Object recognition

Home > Computer Science > Computer vision > Object recognition

The process of identifying and classifying objects within an image or video based on their features and characteristics.

Image processing: A branch of computer science dealing with processing digital images using mathematical algorithms.
Feature extraction: The process of identifying important attributes or features in an image, such as edges or shapes, in order to capture its essence.
Machine learning: The study of algorithms and statistical models that enable computer systems to learn from experience without being explicitly programmed.
Deep learning: A subfield of machine learning that uses artificial neural networks to learn from large amounts of data.
Convolutional neural networks: A type of deep neural network commonly used for image recognition tasks.
Object localization: The task of identifying the location of objects within an image.
Object segmentation: The process of dividing an image into multiple segments, each containing a distinct object or part of an object.
Feature detection: The process of identifying and extracting specific features of an image, such as corners or edges.
Clustering: A machine learning technique used to group similar objects together based on similarity metrics such as distance or similarity in feature space.
Template matching: A technique used to compare an image against predefined templates to identify matching patterns or objects.
Object detection: The ability to identify and localize specific objects within an image, often with the aid of bounding boxes or other annotations.
Scale-invariant feature transform (SIFT): A method for detecting and describing local features in an image that is invariant to scale, rotation and illumination changes.
Speeded-up robust feature (SURF): An algorithm for detecting and describing local features in images that is designed to be faster than SIFT.
Histograms of oriented gradients (HOG): A technique for extracting features from an image based on the orientation of gradient vectors in local regions of the image.
Support vector machines (SVM): A type of supervised learning algorithm used for classification or regression analysis that attempts to find a hyperplane that separates data points into distinct categories.
Principal component analysis (PCA): A technique used to reduce the dimensionality of data by identifying the most important features or components.

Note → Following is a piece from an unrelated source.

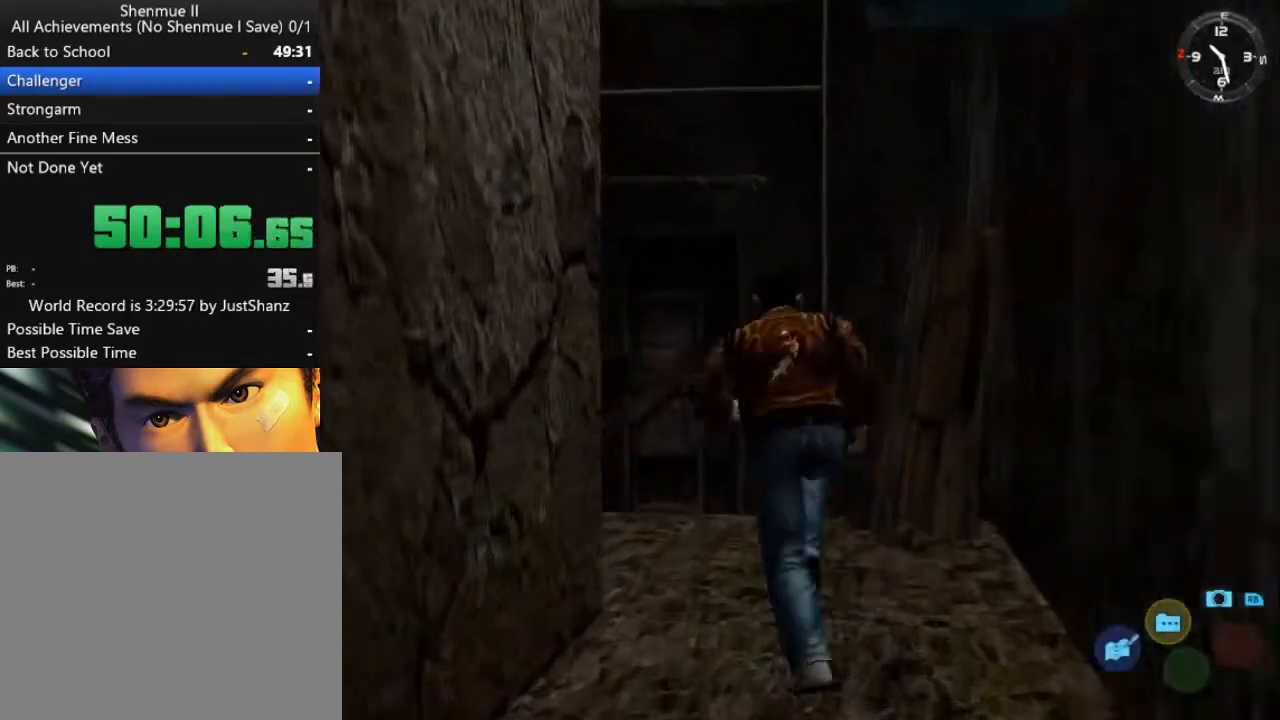
{"buttons": ["L2"], "left_stick": "center", "right_stick": "center", "events": [[500, "DPAD_DOWN", "up"], [500, "DPAD_LEFT", "up"]]}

Random forests: A type of machine learning algorithm that builds many decision trees and combines their output to make predictions.
Transfer learning: A technique used to apply knowledge learned from one task or domain to another, often used in object recognition to pretrain models on large datasets before fine-tuning on smaller, more specialized datasets.

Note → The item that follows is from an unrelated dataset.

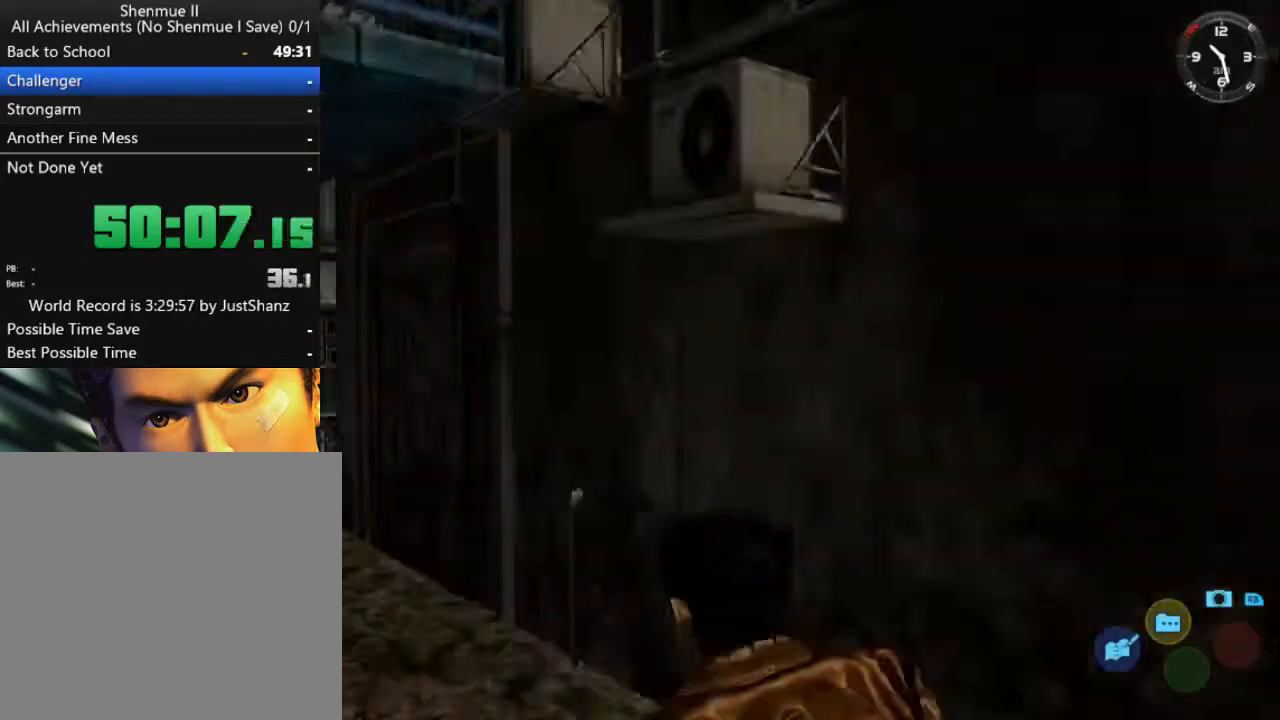
{"buttons": ["L2"], "left_stick": "center", "right_stick": "center", "events": []}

Data augmentation: The process of applying transformations or perturbations to existing data in order to generate additional training examples and improve model robustness.
Evaluation metrics: Metrics used to assess the performance of object recognition models, such as precision, recall, F1 score, or mean average precision (mAP).

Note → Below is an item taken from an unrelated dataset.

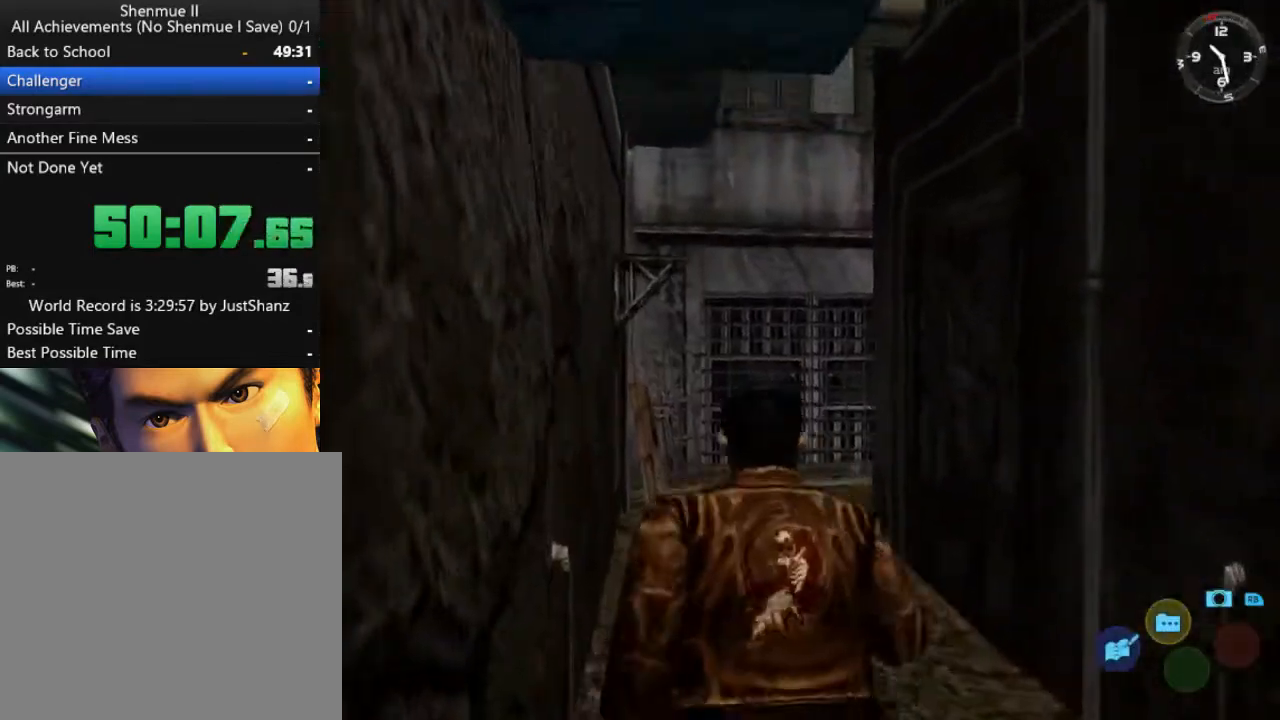
{"buttons": ["L2"], "left_stick": "center", "right_stick": "center", "events": [[33, "DPAD_RIGHT", "down"], [167, "DPAD_RIGHT", "up"]]}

Face recognition: The ability to identify and recognize faces in images or videos.
Object detection: The ability to identify specific objects in an image or a video.
Image recognition: The ability to identify the content of images accurately.
Pattern recognition: The ability to identify patterns in an image, audio or data.
Semantic segmentation: The ability to assign each pixel of an image to a specific object class.
Instance segmentation: The ability to assign each instance of an object in an image to a specific object class.
Motion recognition: The ability to identify and track movements in a video.
Action recognition: The ability to identify and classify actions performed by humans or objects in a video.
Scene recognition: The ability to recognize the context of an image or video and identify the scene present in the image.
Recognition of handwritten characters: The ability to recognize and convert hand-written text into machine-readable format.
Object tracking: The ability to track and follow moving objects in real-time.
3D recognition: The ability to recognize and identify objects in a 3-dimensional space.
"Object recognition – technology in the field of computer vision for finding and identifying objects in an image or video sequence."
"Humans recognize a multitude of objects in images with little effort."
"...despite the fact that the image of the objects may vary somewhat in different view points, in many different sizes and scales or even when they are translated or rotated."
"Objects can even be recognized when they are partially obstructed from view."
"This task is still a challenge for computer vision systems."
"Many approaches to the task have been implemented over multiple decades."